Speaking of the image stamped on sealing-wax by a seal, I can say, “I have stamped the wax after the image of the seal,” referring to the concave image of the seal; or, “The image is stamped on the wax,” referring to the convex image on the wax.

We add three remarks:

First, the word “man” in Gen. i. 26 does not refer to one person, but to the whole race. Adam was not merely a person, but our progenitor and federal head. The whole race was in his loins. Humanity consists at any given moment of the aggregate of those who live or will live in this world, whether many or few. Adam alone was humanity; when Eve was given him he and she were humanity. “Let Us make man in Our image and after Our likeness,” is equal to: “Let Us create humanity, which will bear Our image.” But it refers also to the individual in that he is a member of the human family. Hence Adam begat children in his image and after his own likeness. Yet there is a difference. Men have different gifts, talents, and qualifications; the complete impress of the divine image could appear not in individual endowments, but in the full manifestation of the race, if it had remained sinless.

Hence the Dutch Version uses the plural, altho the Hebrew the singular “man”: not Adam alone, but the genus man, humanity, was created in the divine image.

Hence when the original man fell, the second Adam came in Christ, who, as the second federal Head, contained in Himself the whole Church of God. In His meditorial capacity Christ appeared as God’s image in Adam’s place. Wherefore every member of the Church must be transformed after His image—1 Cor. xv. 49; Rom. viii. 29. And the Church, representing regenerated humanity, is the pleroma of the Lord; for it is called “the fulness of Him that filleth all in all.”

Secondly, since man is created to be God’s image on earth, he must be willing to remain image, and never presume or imagine to be original. Original and image are opposites. God is God, and man is not God, but only the _image _of God. Hence it is the essence of sin when man refuses to remain image, reflection, shadow, exalting himself to be something real in himself. Conversion depends, therefore, solely upon his willingness to become image again, i.e., to believe. He that becomes an image is nothing in himself, and exhibits all that he is in absolute dependence upon Him whose image he bears; and this is at once man’s highest honor and completest dependence.

Lastly, God must have His image in the earth. For this purpose He created Adam. Having defiled it beyond recognition, man denies the existence of the divine image in the earth. And thus image-worship originated. Image-worship means that man says: “I will undertake to make an image of God.” And this diametrically opposes God’s work. It is His holy prerogative to make an image of Himself; and the creature should never dare undertake it. Hence it is presumption when, aspiring to be God, man refuses to remain His image, defiles it in himself, and undertakes to represent God in gold or silver.

Image-worship is an awful sin. God saith: “Thou shalt not make unto thee any graven image.” (Exod. xx. 4) This sin is from Satan. He always imitates God’s work. He will not be less than God. When at last the Great Beast appears, the Dragon proclaims: “They that dwell in the earth should make _an image of the Beast!” _God has decreed to make His own image to be the object of His eternal pleasure. But Satan, opposing this, defiles that image and makes an image for himself; not of man, for he is defiled and ruined, but of a beast. And thus in his supreme manifestation he judges himself. God’s Son became a _man, _Satan’s creation is a beast.
---*---
Task to complete: List every Bible chapter-and-verse reference cited in the passage on the divine image.
---*---
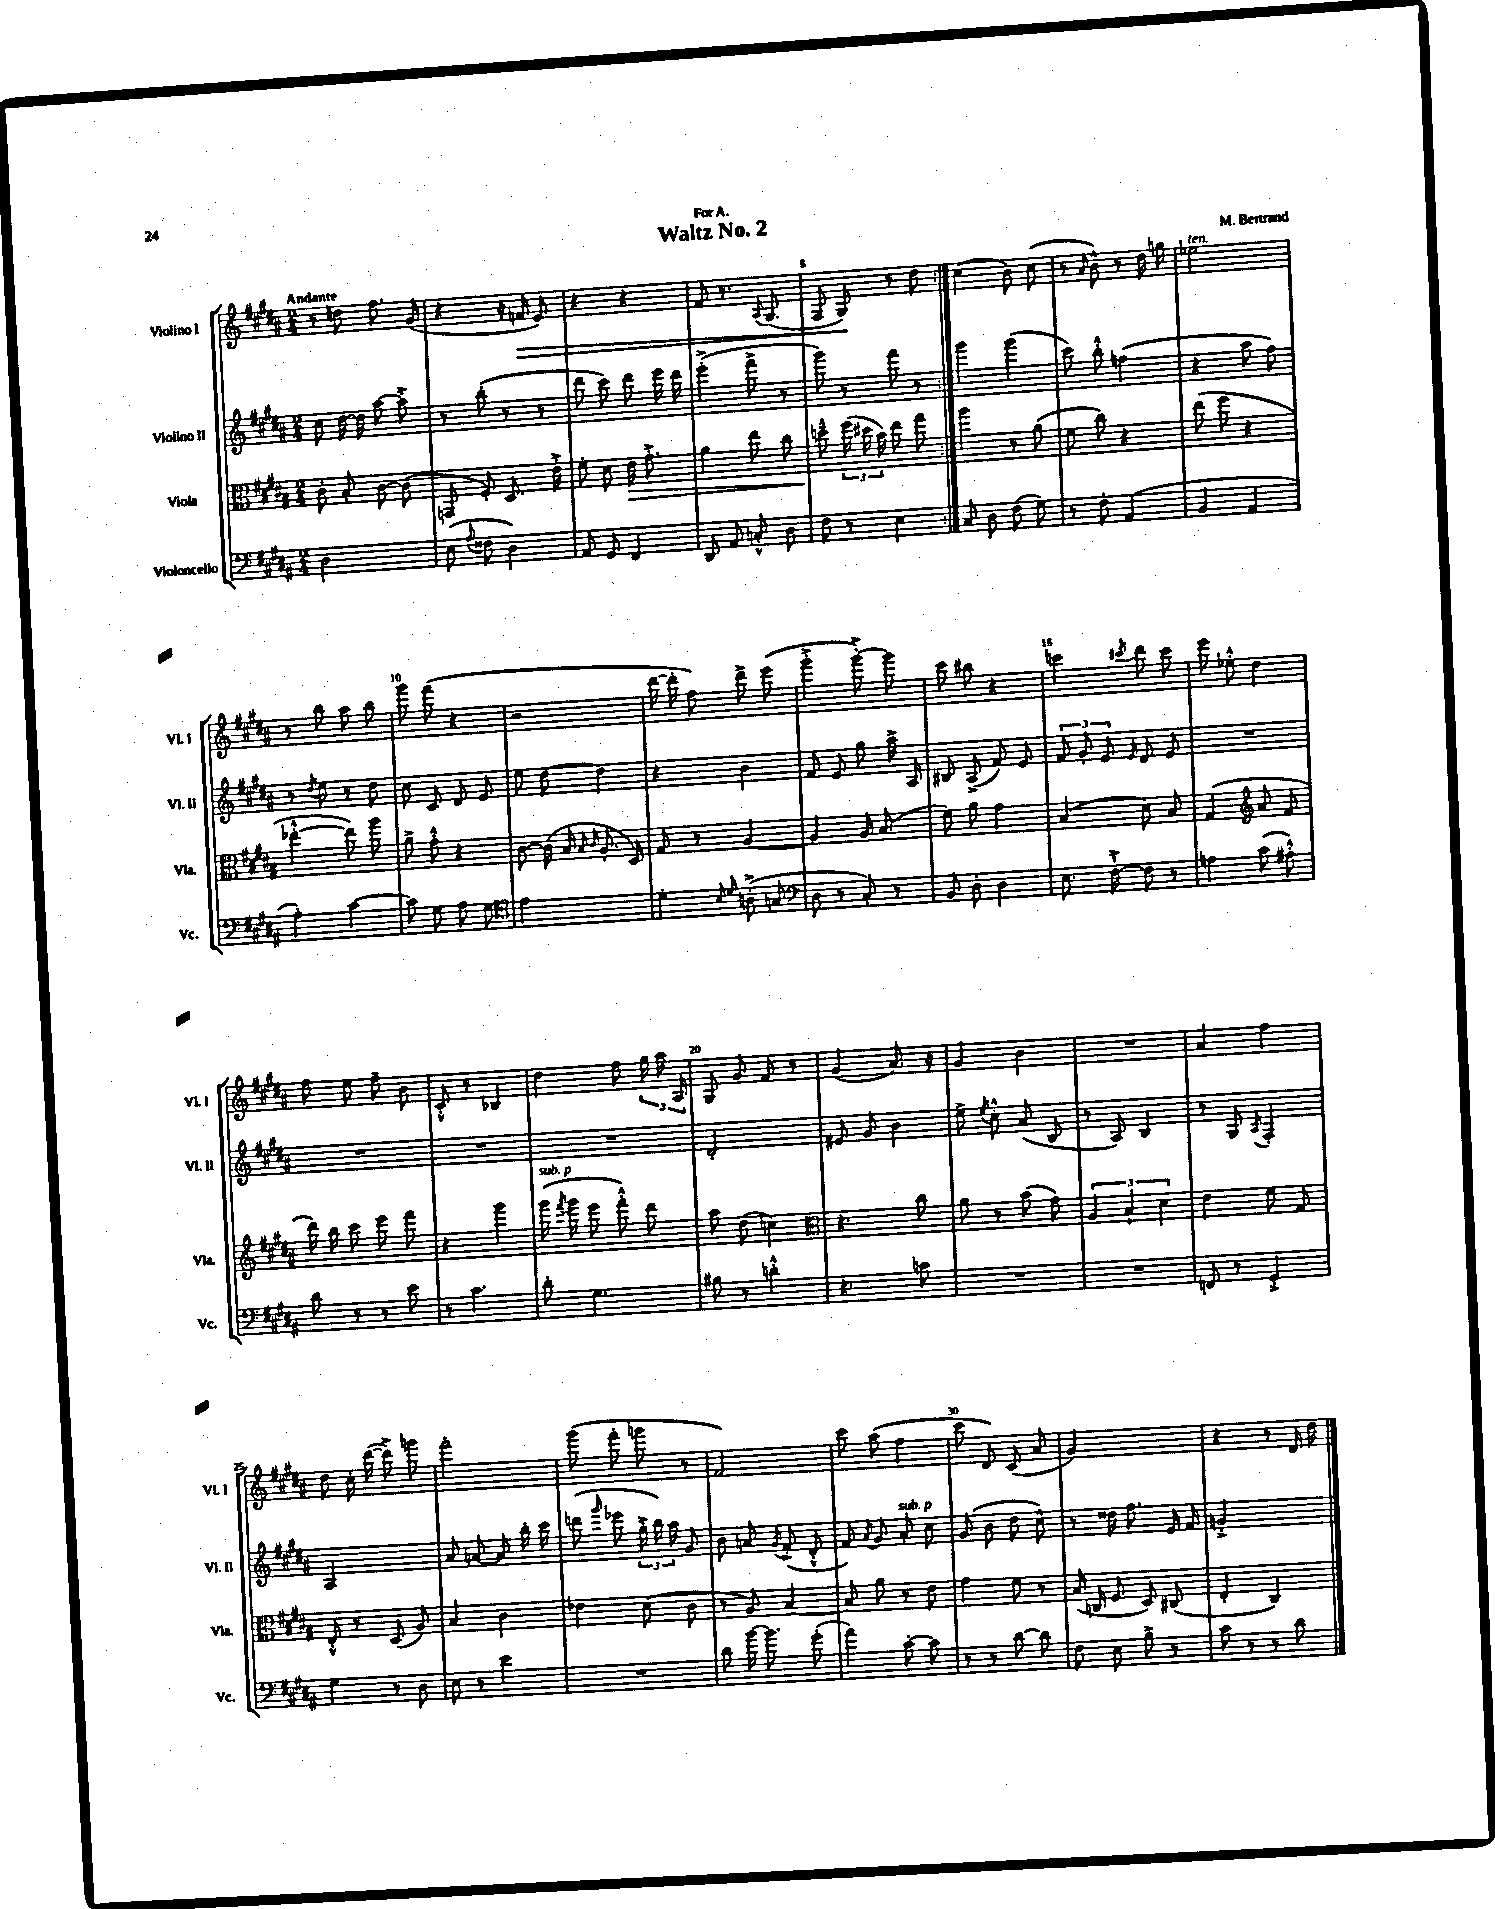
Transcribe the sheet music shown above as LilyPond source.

\header { title = "Waltz No. 2" composer = "M. Bertrand" dedication = "For A." }
<<
\new StaffGroup <<
\new Staff = "s0" \with { instrumentName = "Violino I" shortInstrumentName = "Vl. I" } {
    \clef treble \key b \major \numericTimeSignature \time 2/4 \tempo "Andante"
    \autoBeamOff \repeat volta 2 { r8 d''8 fis''8. gis'16( |
    r4 r16 f'16\> e'8) |
    r4 r4 |
    fis'8 r8. \appoggiatura { ais8 } gis8.( |
    fis8 gis8\!) r8 dis''8 | }
    cis''4( b'8) cis''8( |
    r8 \grace { ais'16 } b'8-^) r8 dis''16 g''16 |
    ees''2^\markup { \italic "ten." } |
    r8 b''8 ais''8 b''8 |
    gis'''8 fis'''8( r4 |
    r2 |
    dis'''16~ dis'''16-. fis''8) dis'''8-> e'''8( |
    gis'''4-.-> gis'''8~-.->) gis'''8 |
    cis'''8 bis''8 r4 |
    c'''4 \acciaccatura { cis'''8 } dis'''8 cis'''8 |
    e'''8 ees''8-.-^ dis''4 |
    fis''8 e''8 fis''8-- b'8 |
    cis'8-.-^ r8 bes4 |
    dis''4 fis''8 \tuplet 3/2 { gis''16 ais''16 ais16 } |
    gis8 gis'8 fis'8 r8 |
    gis'4( ais'8.) r16 |
    gis'4 b'4 |
    R2 |
    ais'4 fis''4 |
    dis''8 cis''16-. dis'''16~( dis'''8->) g'''8 |
    fis'''2-. |
    gis'''8( fis'''8-. g'''8 r8 |
    fis'2) |
    cis'''8 ais''8( fis''4 |
    cis'''8 dis'8) cis'8( ais'8 |
    gis'2) |
    r4 r8 dis'16 dis''16 \bar "|." |
}
\new Staff = "s1" \with { instrumentName = "Violino II" shortInstrumentName = "Vl. II" } {
    \clef treble \key b \major \numericTimeSignature \time 2/4
    \autoBeamOff \repeat volta 2 { cis''8 dis''16~ dis''16 ais''8~ ais''8-.-> |
    r8 b''8-.( r8 r8 |
    dis'''8 cis'''8) dis'''8 e'''16 dis'''16 |
    e'''4-.->( fis'''8-> r8 |
    gis'''8) r8 fis'''8 r8 | }
    gis'''4 gis'''4( |
    cis'''8) b''8-.-^ f''4( |
    r4 ais''8 fis''8) |
    r8 \acciaccatura { dis''8 } e''8 r8 dis''8 |
    cis''8 cis'8 dis'8 e'8 |
    e''8 dis''8~ dis''4 |
    r4 b'4 |
    fis'8 e'8 gis''8 ais''16-> ais16 |
    bis8 ais8->( fis'8) e'8 |
    \tuplet 3/2 { fis'8 gis'8-. e'8 } \grace { e'16 } dis'8 e'8 |
    R2 |
    R2 |
    R2 |
    R2 |
    dis'2-. |
    eis'8 gis'8 b'4 |
    e''8-> \acciaccatura { e''8 } cis''8-.-^ ais'8( b8 |
    r8 ais8) b4 |
    r8 gis8 \acciaccatura { ais8 } fis4-. |
    ais2 |
    ais'8 a'8~ a'8 b''16-. cis'''16 |
    d'''8( \grace { gis'''16 } ees'''8 \tuplet 3/2 { gis''16-.-> b''16) ais''16 } gis'8 |
    b'8 a'8 \acciaccatura { gis'8 } fis'8-.->( dis'8-.-^ |
    fis'8) \acciaccatura { ais'8 } gis'8 ais'8-.^\markup { \italic "sub. p" } cis''8 |
    gis'8( b'8 dis''8 cis''8-^) |
    r8 disis''16 fis''8. e'16 fis'16 |
    g'2-.-> \bar "|." |
}
\new Staff = "s2" \with { instrumentName = "Viola" shortInstrumentName = "Vla." } {
    \clef alto \key b \major \numericTimeSignature \time 2/4
    \autoBeamOff \repeat volta 2 { cis'8-. b8-. cis'8~ cis'8( |
    g,8 fis8-.) dis8. e'16-.-> |
    fis'8-. dis'8 e'16\> gis'8.-.-> |
    ais'4 e''8 cis''8 |
    d''8---^\! \tuplet 3/2 { fis''16( dis''16 b'16) } e''8 gis''8 | }
    ais''4 r8 ais'8( |
    fis'8 cis''8) r4 |
    e''8( fis''8 r4 |
    ees''4~-.-^ ees''8) ais''8 |
    ais'8-> gis'8-.-^ r4 |
    cis'8~ cis'16( b16 \grace { b16 cis'16 } ais8.-. dis16) |
    gis8 r8 ais4~ |
    ais4 ais16 b8.( |
    fis'8) ais'8 gis'4 |
    b4( dis'8) b8 |
    gis4( \clef treble ais'8 fis'8 |
    dis'''16) b''16 cis'''8 e'''8 fis'''8 |
    r4 gis'''4 |
    gis'''16^\markup { \italic "sub. p" }( \acciaccatura { fis'''8 } gis'''16 e'''8 fis'''8-.-^) dis'''8 |
    ais''8 dis''8( c''4) |
    \clef alto r4. cis''8 |
    ais'8 r8 b'8( gis'8) |
    \tuplet 3/2 { ais4 b4-! dis'4 } |
    e'4 fis'8 gis8 |
    e8-.-^ r8 dis8( ais8) |
    b4 cis'4 |
    ees'4 dis'8( cis'8 |
    r8 ais8) b4~ |
    b8 ais'8 r8 e'8 |
    gis'4 fis'8 r8 |
    b16( c16 fis8 dis8) cis8( |
    e4-. cis4) \bar "|." |
}
\new Staff = "s3" \with { instrumentName = "Violoncello" shortInstrumentName = "Vc." } {
    \clef bass \key b \major \numericTimeSignature \time 2/4
    \autoBeamOff \repeat volta 2 { dis2 |
    e8( \appoggiatura { ais8 } fisis8 dis4) |
    ais,8 gis,8 fis,4 |
    dis,8 ais,8 c8-.-^ dis8 |
    fis8 r8 e4 | }
    cis8 dis8 fis8( gis8) |
    r8 fis8-. ais,4( |
    b,4 ais,4 |
    ais4-.) cis'4~ |
    cis'8 gis8 ais8 gis8 |
    \clef tenor e'2 |
    dis'4-. \grace { b16 dis'16 } a8-.->( g8 |
    \clef bass dis8 r8 cis8-.) r8 |
    b,8 dis8-. dis4 |
    e8. fis16~-!-> fis8 r8 |
    a4 cis'8( ais8-.-^) |
    dis'8 r8 r8 e'8 |
    r8 cis'4. |
    dis'8-. gis4. |
    bis8 r8 d'4-.-^ |
    r4. c'8 |
    R2 |
    R2 |
    f,8 r8 gis,4-.-> |
    gis4 r8 dis8 |
    e8 r8 e'4 |
    R2 |
    dis'8 b'16~ b'8. gis'8-.( |
    ais'4) cis'8~-. cis'8 |
    r8 r8 dis'8~ dis'8 |
    fis8 e8 b8-> r8 |
    cis'8 r8 r8 dis'8 \bar "|." |
}
>>
>>
\layout { \context { \Score \override BarNumber.break-visibility = ##(#f #t #t) barNumberVisibility = #(every-nth-bar-number-visible 5) } }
---*---
Result:
Gen. i. 26
1 Cor. xv. 49
Rom. viii. 29
Exod. xx. 4